--- TEXT PASSAGE Enclosed Below ---

Olof also spent ten years as an Air Force pilot happily traversing the world stopping in exotic places to drink beer.  But three of those years involved extremely hazardous flying, requiring nerves of steel.  I mention this because the one thing no one has ever accused me of is having nerves of steel.  I myself have always embraced the creative but hand-wringing anxious wreck branch of the family.

I was always clear I could never be married to someone like me.  We’d work ourselves into a frenzy of catastrophic possibilities, no outcome too implausibly dire.   So it’s no accident that I managed to marry not one, but two husbands, who possessed quintessential calm.  (My first husband was a physician.)   I’ve always hoped that my spouses’ inherent serenity would somehow rub off on me.  Choosing Mr. Calm turned out to be a choice that had ramifications I could never have imagined.

Several years ago we were coming back from the airport after having gone to the Bay area to visit our newborn first grandchild, Elliott.  We were in the second from right lane on I-5 when a very impaired driver in a white Mercedes roared up behind us and slammed into our car in excess of 80 miles per hour, obliterating the entire back end of the car and sending us hurtling toward the low concrete berm of an overpass.  I was sure that at that speed, we were going to go sailing over the side and end up seriously deceased on the freeway 30 feet below.  Several totally diverse but profoundly grateful thoughts flashed through my mind in what I was sure were my final seconds:  first, that I was so incredibly glad that I got to hold Elliot.  Second, that I’d never have to fly Southwest again. 

Olof’s mind, not surprisingly, went in different directions.  Equally possible to the Thelma-and-Louise scenario, he feared that the car would ricochet off the concrete barrier, bounce back into six lanes of fast moving traffic, and be turned into aluminum foil.  Hence he must get the vehicle under control immediately after impact with the berm.  In the nanoseconds I was musing about Southwest, Olof was already calculating the cosine of the vortex of the velocity, factoring in the torque, and of course, adjusting for mass, instantly concluding he must not over-swerve at this speed or he’d roll the car.  The fact that Olof could so quickly formulate a plan (those might not have been his exact calculations) never mind execute it with a clear head astonished me. But then, I guess the Air Force frowns on you panicking and plunging to your death in their 30 million dollar airplane just because the oil light flickers.

--- End of Enclosed TEXT PASSAGE ---
--- DATASET RECORDS Enclosed Below ---

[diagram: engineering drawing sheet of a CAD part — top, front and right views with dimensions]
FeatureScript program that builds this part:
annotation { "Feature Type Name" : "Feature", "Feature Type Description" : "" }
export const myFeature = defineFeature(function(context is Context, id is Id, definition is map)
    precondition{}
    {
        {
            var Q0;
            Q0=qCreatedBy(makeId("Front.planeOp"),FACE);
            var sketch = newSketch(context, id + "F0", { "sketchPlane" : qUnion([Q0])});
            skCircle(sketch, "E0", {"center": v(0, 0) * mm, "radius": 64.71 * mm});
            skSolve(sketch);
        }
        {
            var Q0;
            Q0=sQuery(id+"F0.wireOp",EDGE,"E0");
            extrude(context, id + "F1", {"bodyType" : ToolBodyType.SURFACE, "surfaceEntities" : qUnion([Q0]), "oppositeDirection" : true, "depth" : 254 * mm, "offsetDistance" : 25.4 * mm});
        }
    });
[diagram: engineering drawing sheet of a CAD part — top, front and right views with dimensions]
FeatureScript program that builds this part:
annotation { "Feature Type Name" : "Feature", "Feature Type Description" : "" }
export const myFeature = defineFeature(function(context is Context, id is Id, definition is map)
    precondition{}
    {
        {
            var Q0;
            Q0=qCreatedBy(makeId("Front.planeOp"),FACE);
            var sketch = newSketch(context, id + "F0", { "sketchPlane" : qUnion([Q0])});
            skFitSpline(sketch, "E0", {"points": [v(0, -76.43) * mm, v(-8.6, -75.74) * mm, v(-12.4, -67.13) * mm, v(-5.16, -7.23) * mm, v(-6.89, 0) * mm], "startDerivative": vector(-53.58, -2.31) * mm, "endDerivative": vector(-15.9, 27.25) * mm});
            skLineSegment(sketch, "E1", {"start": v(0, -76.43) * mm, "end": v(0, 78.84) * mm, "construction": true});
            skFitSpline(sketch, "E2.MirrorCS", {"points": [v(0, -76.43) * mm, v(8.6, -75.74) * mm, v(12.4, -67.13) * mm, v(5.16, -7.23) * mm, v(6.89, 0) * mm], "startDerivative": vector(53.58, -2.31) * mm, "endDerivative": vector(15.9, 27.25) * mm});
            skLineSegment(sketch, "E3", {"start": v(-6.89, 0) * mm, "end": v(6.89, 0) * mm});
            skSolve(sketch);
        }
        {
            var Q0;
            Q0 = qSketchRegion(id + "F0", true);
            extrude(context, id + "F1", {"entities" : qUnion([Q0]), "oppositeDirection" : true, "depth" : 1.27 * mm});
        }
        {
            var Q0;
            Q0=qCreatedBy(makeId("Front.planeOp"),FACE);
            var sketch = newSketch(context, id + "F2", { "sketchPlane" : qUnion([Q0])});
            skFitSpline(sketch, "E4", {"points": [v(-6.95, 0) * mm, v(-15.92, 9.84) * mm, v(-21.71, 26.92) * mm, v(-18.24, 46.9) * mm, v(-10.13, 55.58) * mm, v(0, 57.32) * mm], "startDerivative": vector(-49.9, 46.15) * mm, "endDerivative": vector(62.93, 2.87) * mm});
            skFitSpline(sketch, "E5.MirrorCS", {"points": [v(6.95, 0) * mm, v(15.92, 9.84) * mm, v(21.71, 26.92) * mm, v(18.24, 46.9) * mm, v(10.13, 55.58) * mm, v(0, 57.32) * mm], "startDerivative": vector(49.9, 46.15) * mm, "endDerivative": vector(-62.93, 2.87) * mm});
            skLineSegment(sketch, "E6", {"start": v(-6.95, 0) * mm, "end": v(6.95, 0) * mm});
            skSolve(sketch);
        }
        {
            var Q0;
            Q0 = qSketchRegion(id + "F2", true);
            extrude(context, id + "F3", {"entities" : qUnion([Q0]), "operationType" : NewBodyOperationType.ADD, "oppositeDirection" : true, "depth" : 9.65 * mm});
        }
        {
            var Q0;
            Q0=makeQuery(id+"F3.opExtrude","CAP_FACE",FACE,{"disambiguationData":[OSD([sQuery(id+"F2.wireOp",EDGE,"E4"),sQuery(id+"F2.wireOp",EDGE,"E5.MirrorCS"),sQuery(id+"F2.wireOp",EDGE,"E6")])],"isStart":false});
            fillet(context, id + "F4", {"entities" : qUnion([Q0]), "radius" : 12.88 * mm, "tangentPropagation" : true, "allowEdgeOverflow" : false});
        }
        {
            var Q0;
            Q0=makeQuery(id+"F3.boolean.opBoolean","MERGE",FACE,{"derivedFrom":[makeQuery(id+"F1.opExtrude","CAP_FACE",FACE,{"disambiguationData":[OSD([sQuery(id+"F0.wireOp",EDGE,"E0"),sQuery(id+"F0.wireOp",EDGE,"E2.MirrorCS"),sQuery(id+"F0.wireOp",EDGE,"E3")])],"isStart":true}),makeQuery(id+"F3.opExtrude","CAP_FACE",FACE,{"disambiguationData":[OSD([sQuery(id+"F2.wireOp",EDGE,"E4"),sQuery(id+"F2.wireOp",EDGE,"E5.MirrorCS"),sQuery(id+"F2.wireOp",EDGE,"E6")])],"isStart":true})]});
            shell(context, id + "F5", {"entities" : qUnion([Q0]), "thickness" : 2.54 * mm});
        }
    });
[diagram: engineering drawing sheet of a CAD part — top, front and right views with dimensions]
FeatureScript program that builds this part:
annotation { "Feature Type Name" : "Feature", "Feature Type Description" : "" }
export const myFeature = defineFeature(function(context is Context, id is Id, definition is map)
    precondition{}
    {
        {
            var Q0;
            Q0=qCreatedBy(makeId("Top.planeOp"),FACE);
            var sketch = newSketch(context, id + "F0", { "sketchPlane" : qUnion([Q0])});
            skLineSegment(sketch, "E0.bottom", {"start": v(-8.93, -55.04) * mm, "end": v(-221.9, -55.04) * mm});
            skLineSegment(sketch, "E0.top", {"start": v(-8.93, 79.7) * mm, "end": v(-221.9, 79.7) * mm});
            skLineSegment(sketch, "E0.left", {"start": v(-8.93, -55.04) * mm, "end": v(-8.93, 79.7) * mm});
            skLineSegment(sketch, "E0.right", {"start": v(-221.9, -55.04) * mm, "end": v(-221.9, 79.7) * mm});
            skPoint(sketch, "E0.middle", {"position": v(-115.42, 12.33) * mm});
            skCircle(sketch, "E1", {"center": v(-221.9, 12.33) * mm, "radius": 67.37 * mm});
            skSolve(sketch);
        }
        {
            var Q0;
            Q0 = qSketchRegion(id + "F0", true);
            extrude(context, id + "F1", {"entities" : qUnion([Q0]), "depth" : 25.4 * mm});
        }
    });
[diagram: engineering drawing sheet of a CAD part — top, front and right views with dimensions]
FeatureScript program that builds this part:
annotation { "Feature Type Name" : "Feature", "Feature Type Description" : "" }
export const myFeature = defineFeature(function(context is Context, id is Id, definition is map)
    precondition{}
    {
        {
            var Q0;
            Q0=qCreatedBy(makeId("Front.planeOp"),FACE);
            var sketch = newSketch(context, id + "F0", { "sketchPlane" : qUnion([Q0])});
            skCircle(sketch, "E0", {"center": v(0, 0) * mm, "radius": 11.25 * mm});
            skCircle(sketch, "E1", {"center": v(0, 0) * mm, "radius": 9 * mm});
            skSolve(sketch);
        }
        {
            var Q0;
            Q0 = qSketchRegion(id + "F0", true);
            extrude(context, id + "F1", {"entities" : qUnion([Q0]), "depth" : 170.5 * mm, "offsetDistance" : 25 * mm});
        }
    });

--- End of Enclosed DATASET RECORDS ---

ACTIVITY:
Decide whether each statement agrees with the essay above: (a) The white Mercedes struck the couple's car at more than 80 miles per hour. (b) The narrator's first husband was a pilot. (c) Olof spent ten years as an Air Force pilot. For each, answer yes or no and quote the words from the essay that settle it.

ANSWER FOR THE TASK:
(a) Yes: "slammed into our car in excess of 80 miles per hour"
(b) No: "(My first husband was a physician.)"
(c) Yes: "Olof also spent ten years as an Air Force pilot"